158 people died as a result of the immense size and scale of destruction left behind by the Joplin tornado. It was the seventh-deadliest single tornado ever recorded in the U.S., and the deadliest since the advent of modern severe weather forecasting and warning systems.


Widest Tornado: El Reno, Oklahoma – May 31, 2013
An infographic from the National Weather Service highlighting the El Reno tornado's path on May 31, 2013.
An infographic from the National Weather Service highlighting the El Reno tornado's path on May 31, 2013.

A 2.6-mile-wide tornado touched down outside of El Reno, Oklahoma, in the early evening hours on May 31, 2013, becoming the widest tornado ever observed.

The culmination of a series of tornado outbreaks in late May 2013, the storm ripped through central Oklahoma just one week after a deadly EF-5 tornado hit the nearby community of Moore.

The tornado touched down at 6:04 p.m. CDT and initially moved on a southeasterly track. The twister turned east over the next 15 minutes and rapidly expanded to its maximum width, killing several storm chasers who were caught off-guard by the tornado's growth.

After turning northeast, the tornado continued toward Interstate 40 where it killed several more motorists west of Oklahoma City. The tornado remained on the ground for a little more than 16 miles, killing 8 people and injuring two-dozen more before finally lifting at 6:43 p.m. CDT.

While mobile Doppler radar recorded winds in excess of 200 mph at the tornado's peak strength, suggesting that it may have reached EF-5 intensity, survey crews with the National Weather Service only rated the tornado an EF-3 based on the sparse physical damage left behind by the storm. The Enhanced Fujita Scale is a damage scale used to estimate wind speeds; actual wind speed measurements have no bearing on a tornado's EF-scale rating.

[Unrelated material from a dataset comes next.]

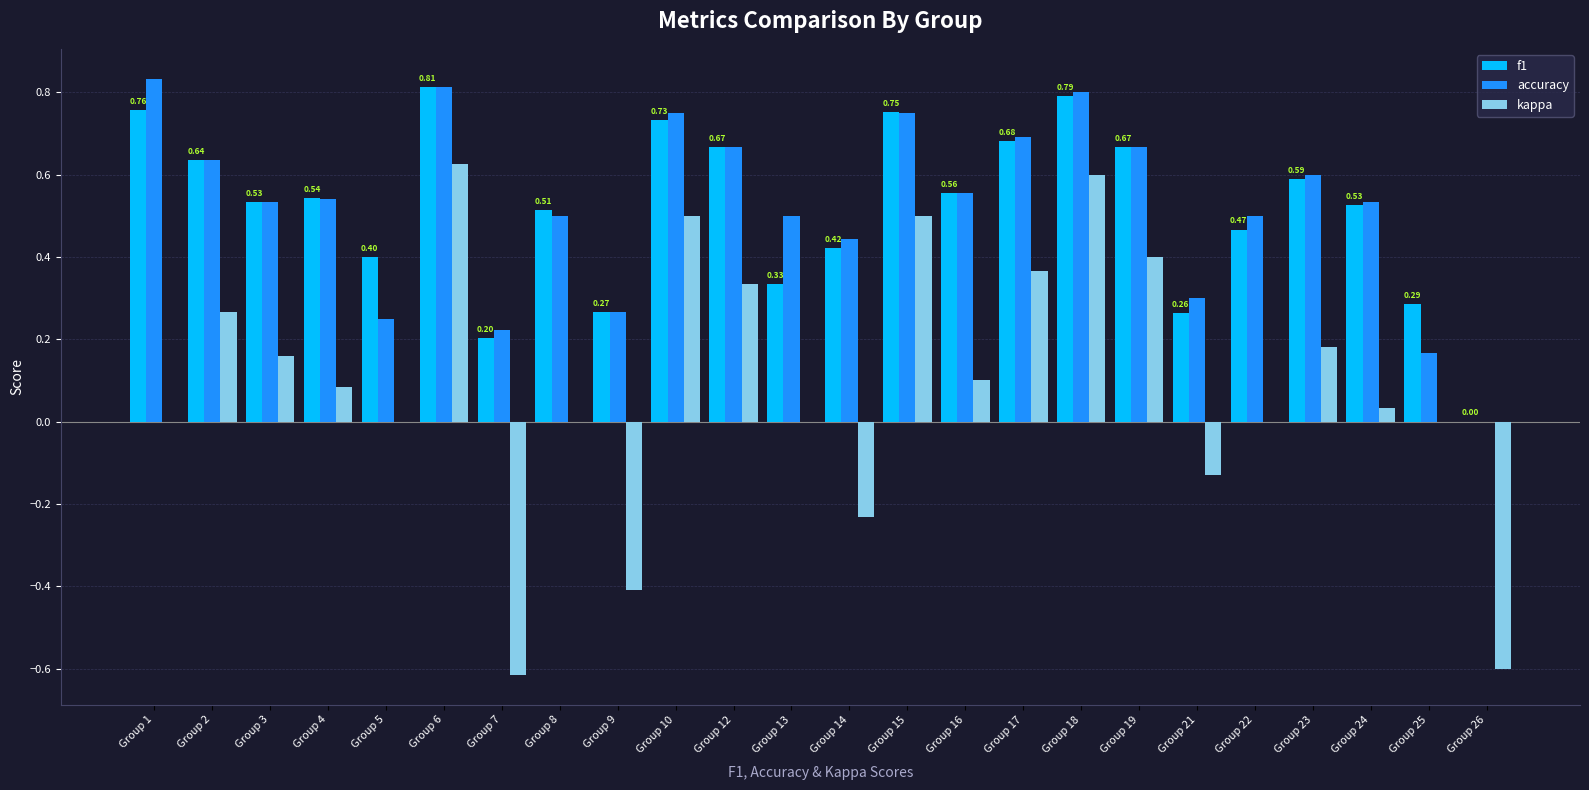

How many groups of bars are there?

24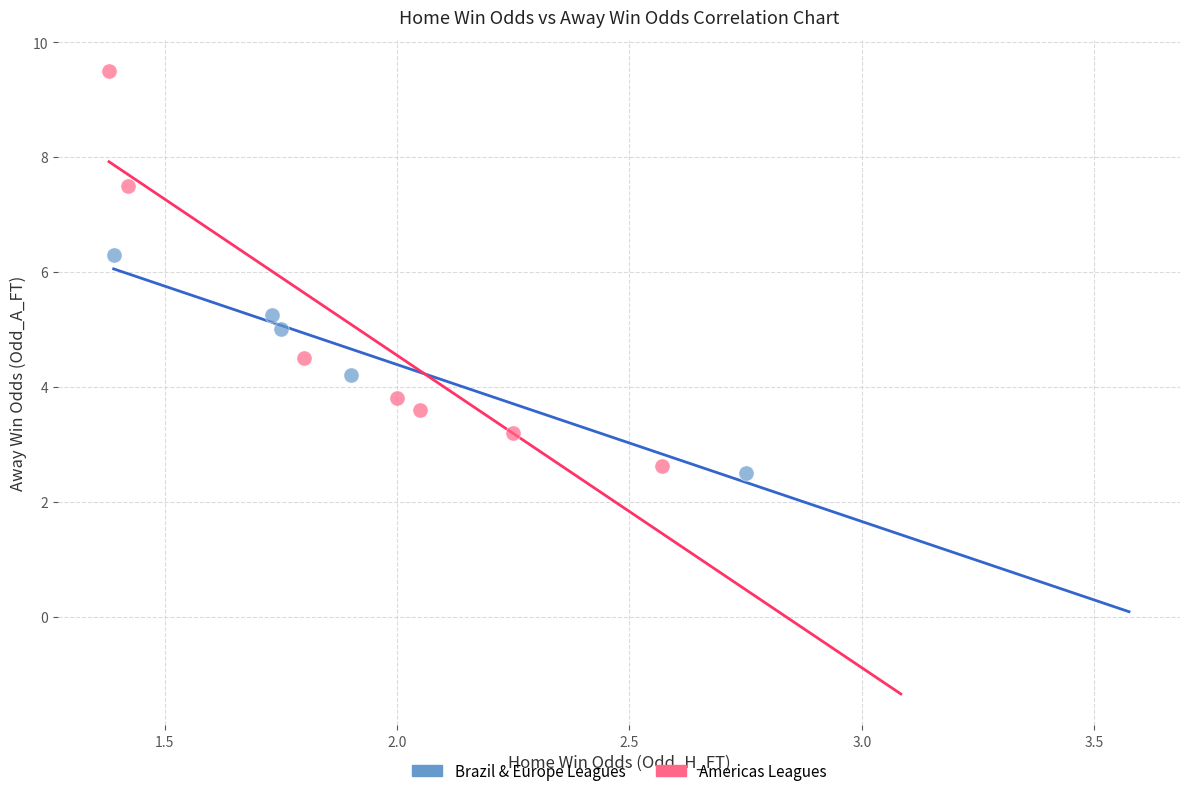

What are all the series names shown in the legend?

Brazil & Europe Leagues, Americas Leagues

The historic El Reno tornado was one of 19 twisters reported across central Oklahoma on May 31, 2013. The parent supercell that produced the ultra-wide tornado contributed to a historic flash flood disaster across the Oklahoma City metro area, which killed an additional 14 people.

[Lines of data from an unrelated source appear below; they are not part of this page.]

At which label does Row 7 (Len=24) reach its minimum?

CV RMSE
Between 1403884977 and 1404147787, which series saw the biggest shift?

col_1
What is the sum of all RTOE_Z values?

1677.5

Longest Tornado Track: Tri-State Tornado of March 18, 1925
A map showing the path of the Tri-State Tornado on March 18, 1925.
A map showing the path of the Tri-State Tornado on March 18, 1925. (NOAA/NWS)

The longest confirmed tornado track in the United States cut a path measuring 219 miles through portions of southeastern Missouri, southern Illinois, and southwestern Indiana.

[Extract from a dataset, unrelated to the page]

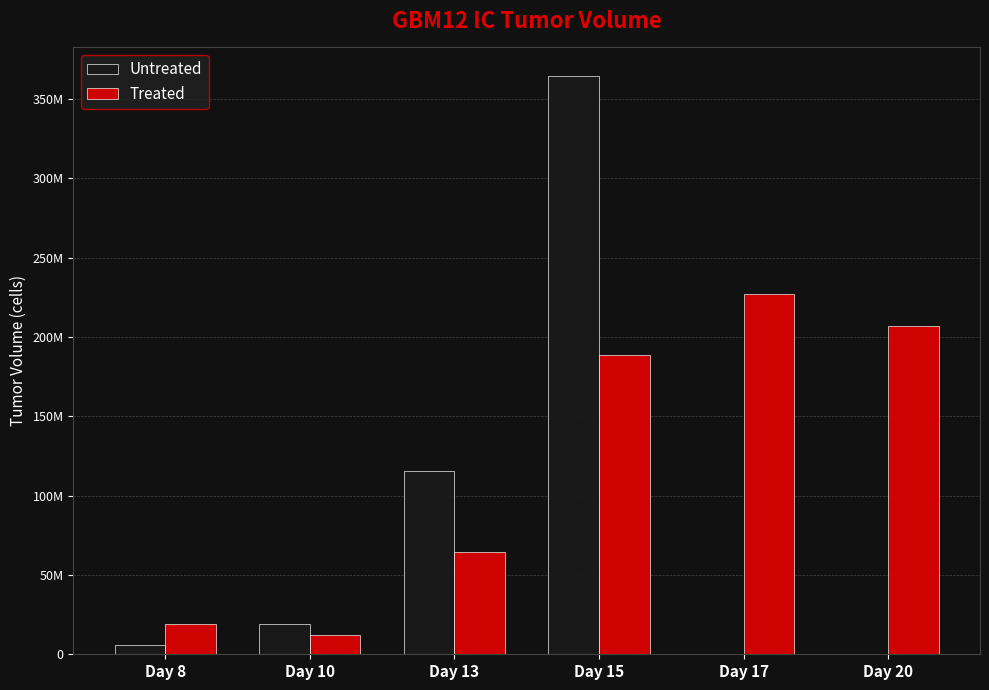

Which has a higher value, Day 8 or Day 13?

Day 13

This tornado reportedly killed 695 people—a record that stands today as the deadliest single tornado in U.S. history.

Dubbed the Tri-State Tornado, the twister was part of a larger tornado outbreak spawned by a classic early-spring low-pressure system moving through the central United States. Warm, unstable air fuelled powerful supercell thunderstorms that formed in an environment ripe for tornado development.

The historic tornado remained on the ground for three-and-a-half hours, touching down near Ellington, Missouri, before lifting near the town of Petersburg, Indiana.

Numerous towns were completely or near-completely destroyed, including Annapolis, Missouri; Gorham, Illinois; Parrish, Illinois; and Griffin, Indiana.

Much of the intense damage and a large number of the injuries and fatalities occurred in and around Murphysboro, Illinois.

Although tornadoes wouldn't receive damage ratings for a few more decades, most tornado experts agree in hindsight that the Tri-State Tornado would've easily been rated an F5/EF-5 based on the level of devastation left in its wake.